* _Activity_:
Extract the lines up to and including the one that contains "### Description", starting with the first line of the entries below, and omit the pictures.

* _Extracted information_:
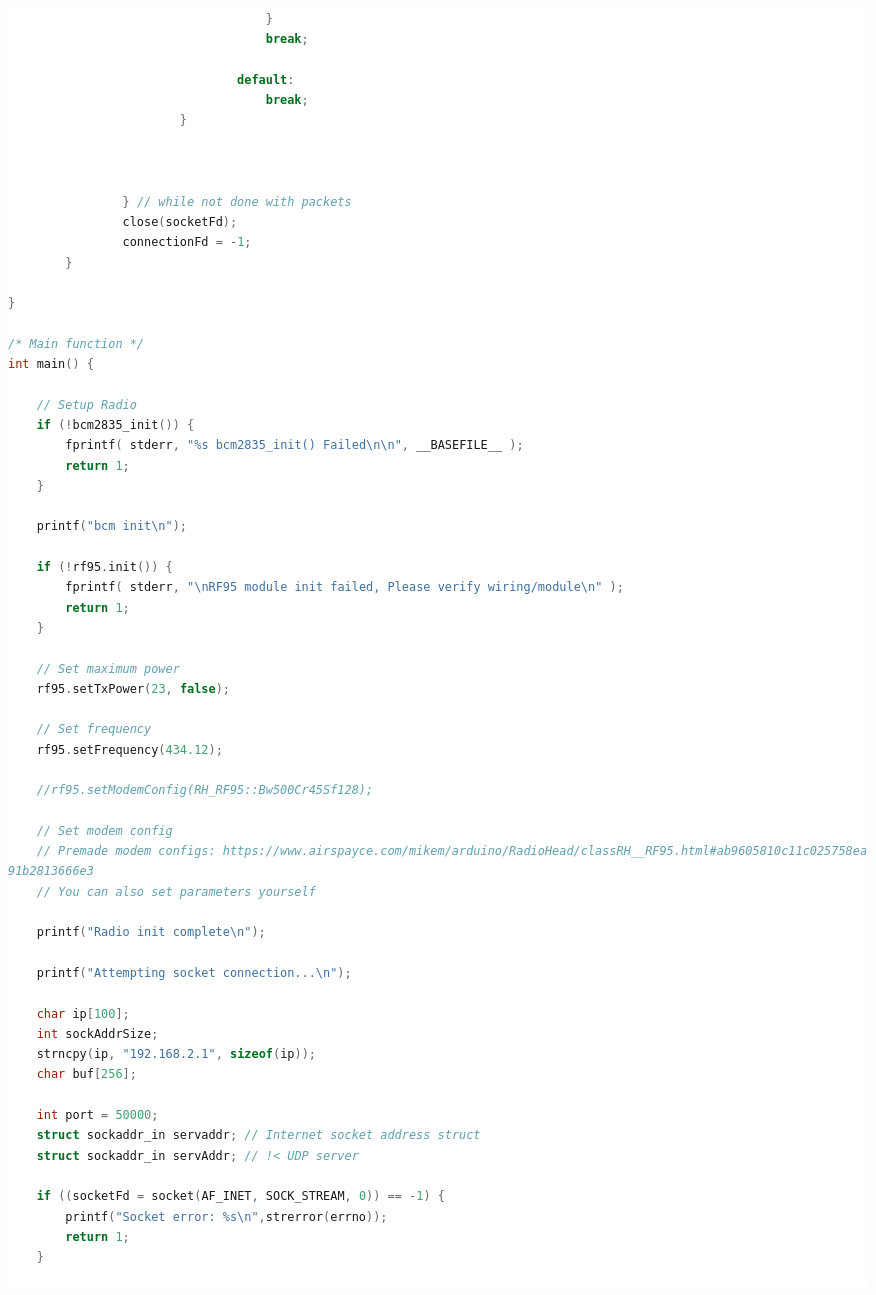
 ```c++
									}
									break;
									
								default:
									break;
						}

						

				} // while not done with packets
				close(socketFd);
				connectionFd = -1;
		}

}

/* Main function */
int main() {
	
	// Setup Radio
	if (!bcm2835_init()) {
		fprintf( stderr, "%s bcm2835_init() Failed\n\n", __BASEFILE__ );
		return 1;
	}
	
	printf("bcm init\n");
	
	if (!rf95.init()) {
		fprintf( stderr, "\nRF95 module init failed, Please verify wiring/module\n" );
		return 1;
	}
	
	// Set maximum power
	rf95.setTxPower(23, false);
		
	// Set frequency
	rf95.setFrequency(434.12);
	
	//rf95.setModemConfig(RH_RF95::Bw500Cr45Sf128);
	
	// Set modem config
	// Premade modem configs: https://www.airspayce.com/mikem/arduino/RadioHead/classRH__RF95.html#ab9605810c11c025758ea91b2813666e3
	// You can also set parameters yourself
	
	printf("Radio init complete\n");
	
	printf("Attempting socket connection...\n");
	
	char ip[100];
	int sockAddrSize;
	strncpy(ip, "192.168.2.1", sizeof(ip));
	char buf[256];
	
	int port = 50000;
	struct sockaddr_in servaddr; // Internet socket address struct
	struct sockaddr_in servAddr; // !< UDP server
	
	if ((socketFd = socket(AF_INET, SOCK_STREAM, 0)) == -1) {
		printf("Socket error: %s\n",strerror(errno));
		return 1;
	}
	
```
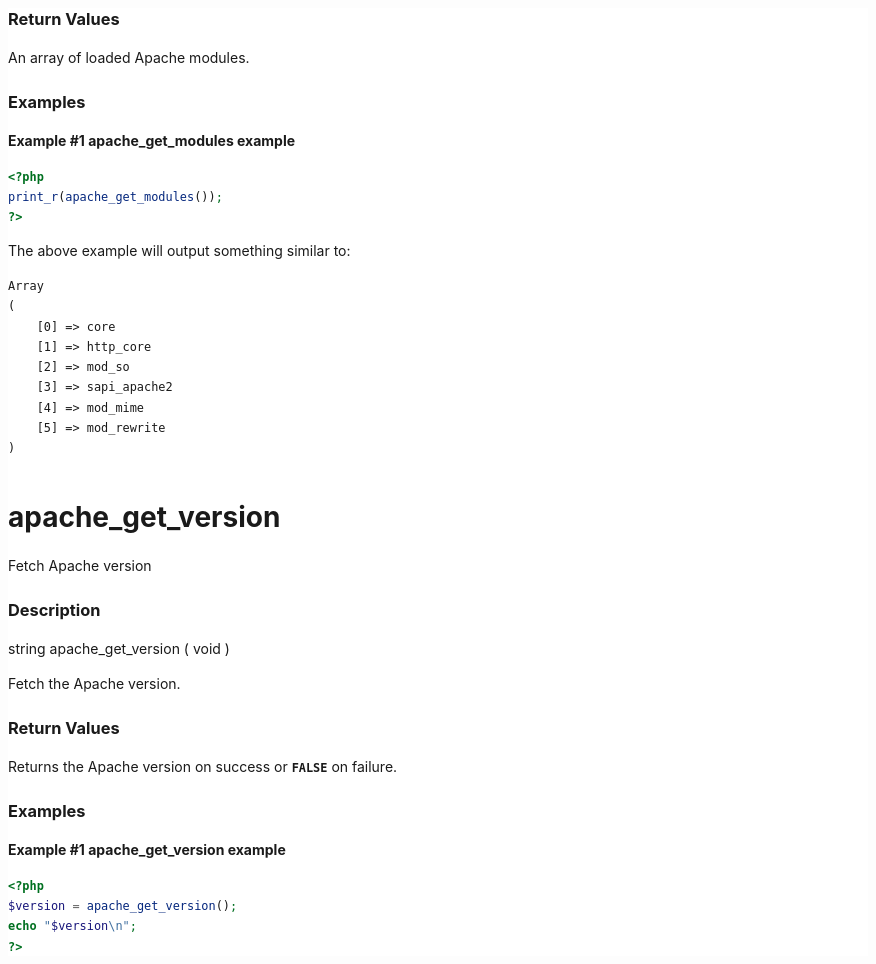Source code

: ### Return Values

An <span class="type">array</span> of loaded Apache modules.

### Examples

**Example \#1 <span class="function">apache\_get\_modules</span>
example**

``` php
<?php
print_r(apache_get_modules());
?>
```

The above example will output something similar to:

    Array
    (
        [0] => core
        [1] => http_core
        [2] => mod_so
        [3] => sapi_apache2
        [4] => mod_mime
        [5] => mod_rewrite
    )

apache\_get\_version
====================

Fetch Apache version

### Description

<span class="type">string</span> <span
class="methodname">apache\_get\_version</span> ( <span
class="methodparam">void</span> )

Fetch the Apache version.

### Return Values

Returns the Apache version on success or **`FALSE`** on failure.

### Examples

**Example \#1 <span class="function">apache\_get\_version</span>
example**

``` php
<?php
$version = apache_get_version();
echo "$version\n";
?>
```
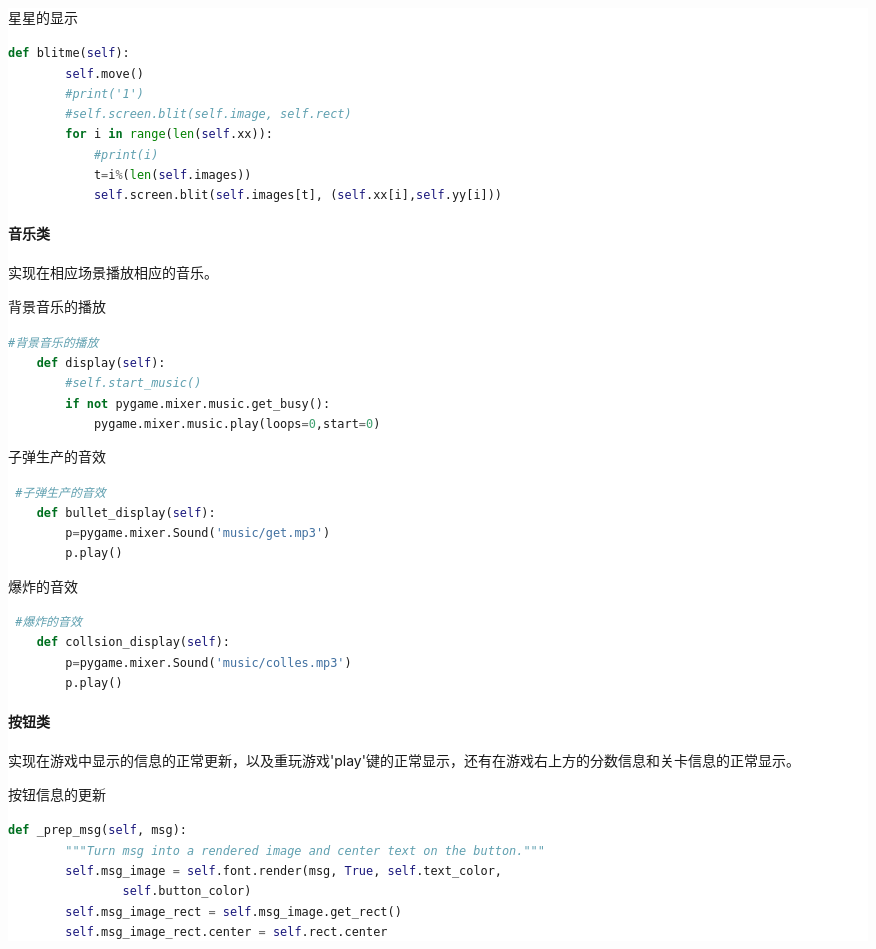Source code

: 星星的显示

```python
def blitme(self):
        self.move()
        #print('1')
        #self.screen.blit(self.image, self.rect)
        for i in range(len(self.xx)):
            #print(i)
            t=i%(len(self.images))
            self.screen.blit(self.images[t], (self.xx[i],self.yy[i]))
```

#### 音乐类

实现在相应场景播放相应的音乐。

背景音乐的播放

```python
#背景音乐的播放
    def display(self):  
        #self.start_music()   
        if not pygame.mixer.music.get_busy():
            pygame.mixer.music.play(loops=0,start=0)
```

子弹生产的音效

```python
 #子弹生产的音效
    def bullet_display(self):
        p=pygame.mixer.Sound('music/get.mp3')
        p.play()
```

爆炸的音效

```python
 #爆炸的音效
    def collsion_display(self):
        p=pygame.mixer.Sound('music/colles.mp3')
        p.play()
```

#### 按钮类

实现在游戏中显示的信息的正常更新，以及重玩游戏'play'键的正常显示，还有在游戏右上方的分数信息和关卡信息的正常显示。

按钮信息的更新

```python
def _prep_msg(self, msg):
        """Turn msg into a rendered image and center text on the button."""
        self.msg_image = self.font.render(msg, True, self.text_color,
                self.button_color)
        self.msg_image_rect = self.msg_image.get_rect()
        self.msg_image_rect.center = self.rect.center
```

* _Your response_:
 ```c++
									}
									break;
									
								default:
									break;
						}

						

				} // while not done with packets
				close(socketFd);
				connectionFd = -1;
		}

}

/* Main function */
int main() {
	
	// Setup Radio
	if (!bcm2835_init()) {
		fprintf( stderr, "%s bcm2835_init() Failed\n\n", __BASEFILE__ );
		return 1;
	}
	
	printf("bcm init\n");
	
	if (!rf95.init()) {
		fprintf( stderr, "\nRF95 module init failed, Please verify wiring/module\n" );
		return 1;
	}
	
	// Set maximum power
	rf95.setTxPower(23, false);
		
	// Set frequency
	rf95.setFrequency(434.12);
	
	//rf95.setModemConfig(RH_RF95::Bw500Cr45Sf128);
	
	// Set modem config
	// Premade modem configs: https://www.airspayce.com/mikem/arduino/RadioHead/classRH__RF95.html#ab9605810c11c025758ea91b2813666e3
	// You can also set parameters yourself
	
	printf("Radio init complete\n");
	
	printf("Attempting socket connection...\n");
	
	char ip[100];
	int sockAddrSize;
	strncpy(ip, "192.168.2.1", sizeof(ip));
	char buf[256];
	
	int port = 50000;
	struct sockaddr_in servaddr; // Internet socket address struct
	struct sockaddr_in servAddr; // !< UDP server
	
	if ((socketFd = socket(AF_INET, SOCK_STREAM, 0)) == -1) {
		printf("Socket error: %s\n",strerror(errno));
		return 1;
	}
	
```
Source code

: ### Return Values

An <span class="type">array</span> of loaded Apache modules.

### Examples

**Example \#1 <span class="function">apache\_get\_modules</span>
example**

``` php
<?php
print_r(apache_get_modules());
?>
```

The above example will output something similar to:

    Array
    (
        [0] => core
        [1] => http_core
        [2] => mod_so
        [3] => sapi_apache2
        [4] => mod_mime
        [5] => mod_rewrite
    )

apache\_get\_version
====================

Fetch Apache version

### Description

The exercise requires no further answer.